A loss of graciousness

The Baltimore Sun

It is a somber day in Wordville. Word came to the newsroom yesterday that Mary Corey, The Baltimore Sun's director of content (read: editor) had died of the breast cancer that she had gallantly fought for years.

I have known Mary throughout her entire career at The Sun, from her early days in the features department, through her development as a journalist on the news side, and most recently as the boss. She was eager, energetic, and enthusiastic in all her pursuits. Particularly as editor, she was willing to try new things, to draw new audiences, to bolster The Sun's journalism, no matter how challenging the circumstances.

And she was an encourager. When I returned to the paper in 2010, she was pleased that I brought You Don't Say (which she actually read) with me, and when I suggested a weekly vocabulary feature and a weekly video joke, she was all for them. Not that that singles me out: I am sure that colleagues throughout the newsroom can recount instances in which she took a personal interest in their work.

Her tactfulness was extraordinary. On the occasions on which she was unhappy with something I had written, there was no mistaking her meaning, but the delivery was so delicately and thoughtfully constructed that it left no sting.

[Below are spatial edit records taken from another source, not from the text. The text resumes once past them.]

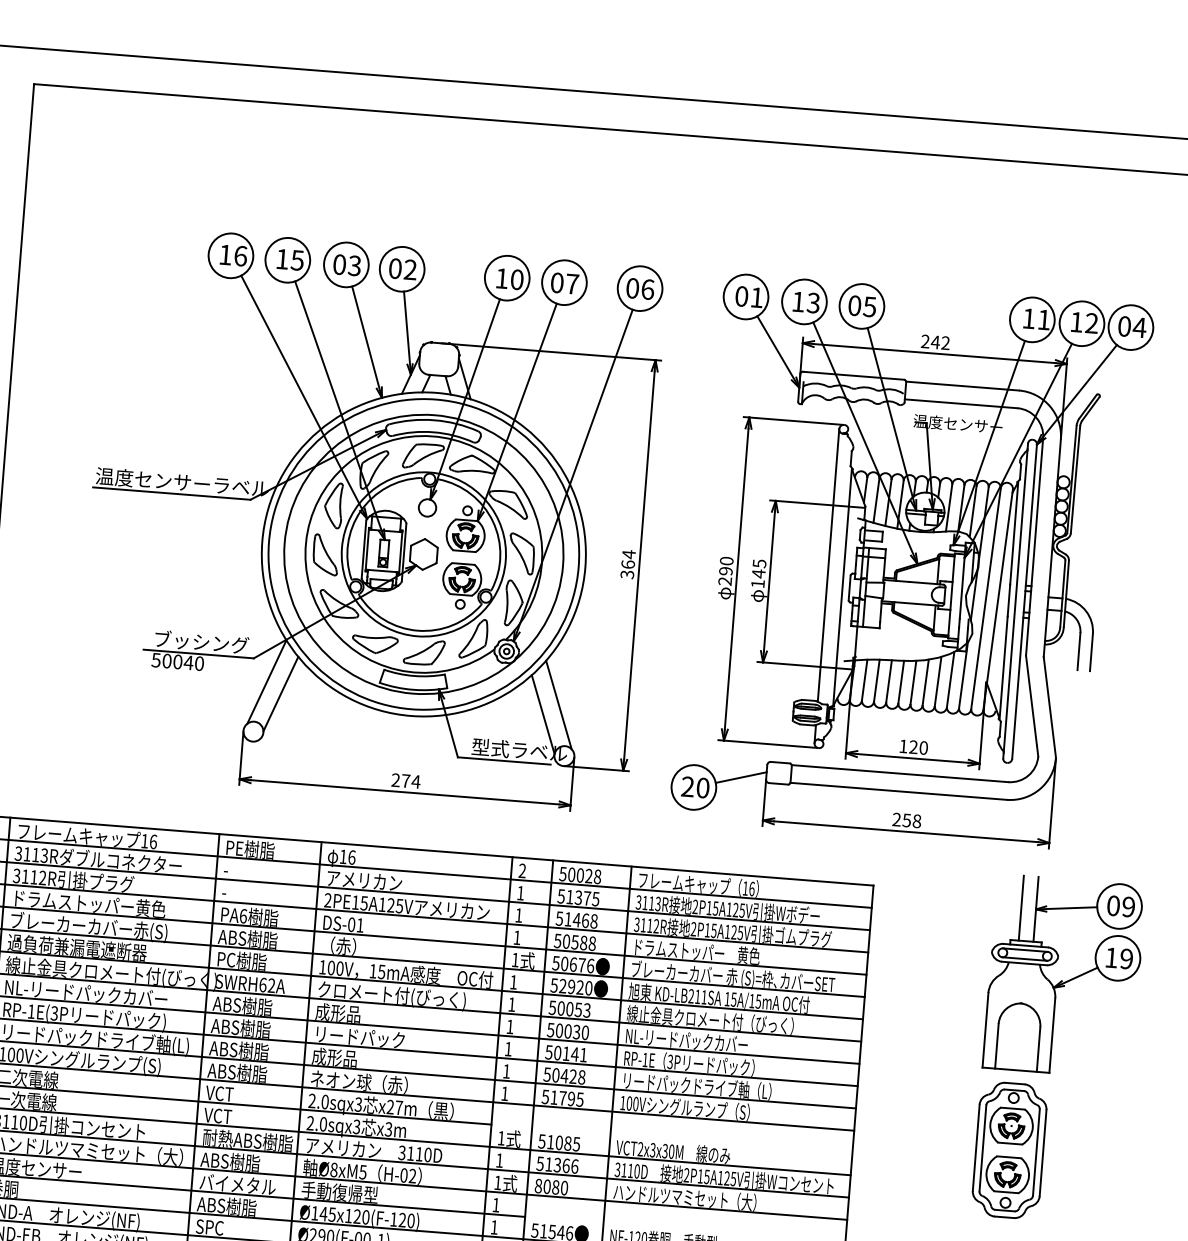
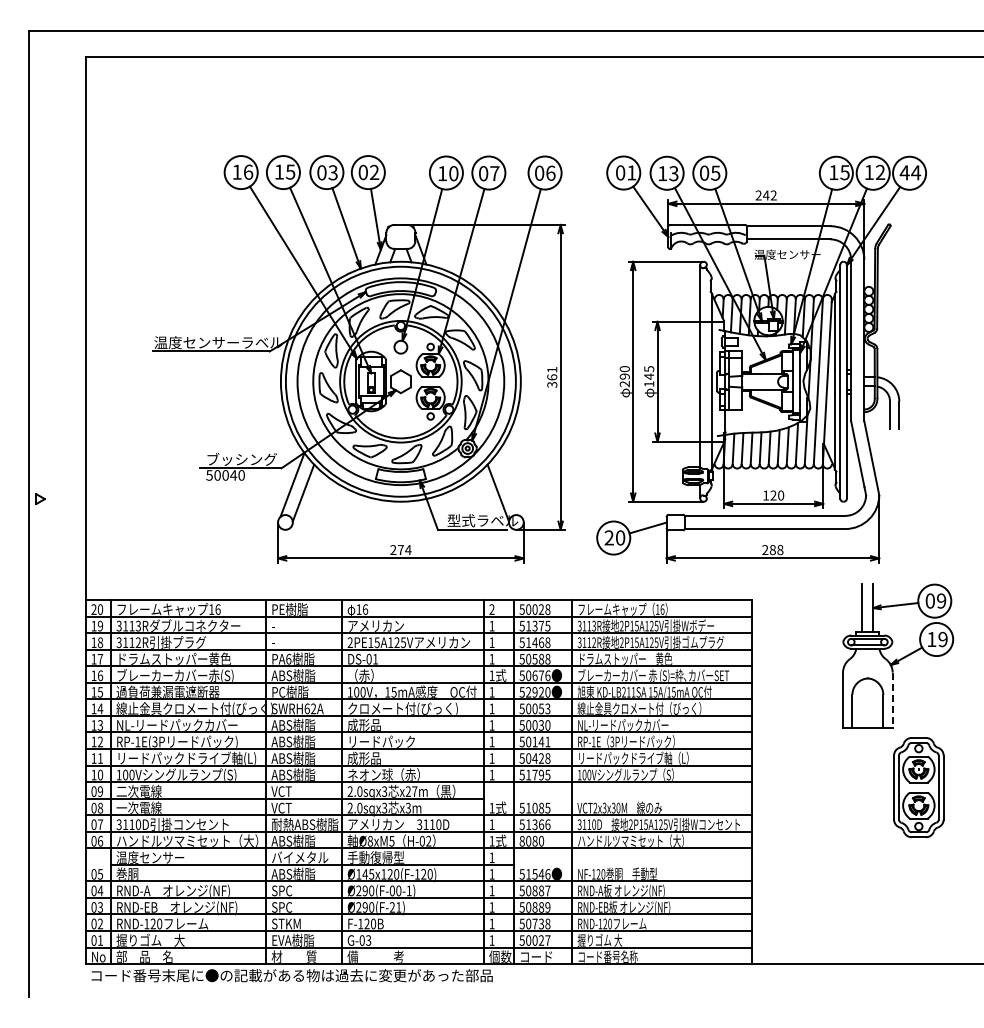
text: (1043, 319) -> (844, 172), 11 -> 15
text: (1124, 326) -> (904, 172), 04 -> 44
text: (629, 553) -> (552, 369), 364 -> 361
line: (559, 704) -> (509, 484), removed
text: (906, 819) -> (772, 549), 258 -> 288
line: (1052, 1035) -> (892, 700), solid -> dashed
part: (1009, 1150) -> (918, 787), moved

But nothing displays her character better than the way she confronted her illness. When I say that she fought gallantly, that is no mere figure of speech. Even on days when it was clear that she was drained from the disease or the treatment, she was unfailingly cheerful, steadily encouraging us in the work. (How often do you associate cheerfulness and laughter with your boss?)  Her commitment to her people and their work never faltered.

If you have not already read it, you will surely want to read Jean Marbella's affectionate tribute to Mary.

In a little while I will be preparing to go in to the newsroom, to buckle down to the job, to put out the paper, to make it as clean and clear and accurate as we know how. That is what Mary would have expected of us, and that is the best tribute we can give her.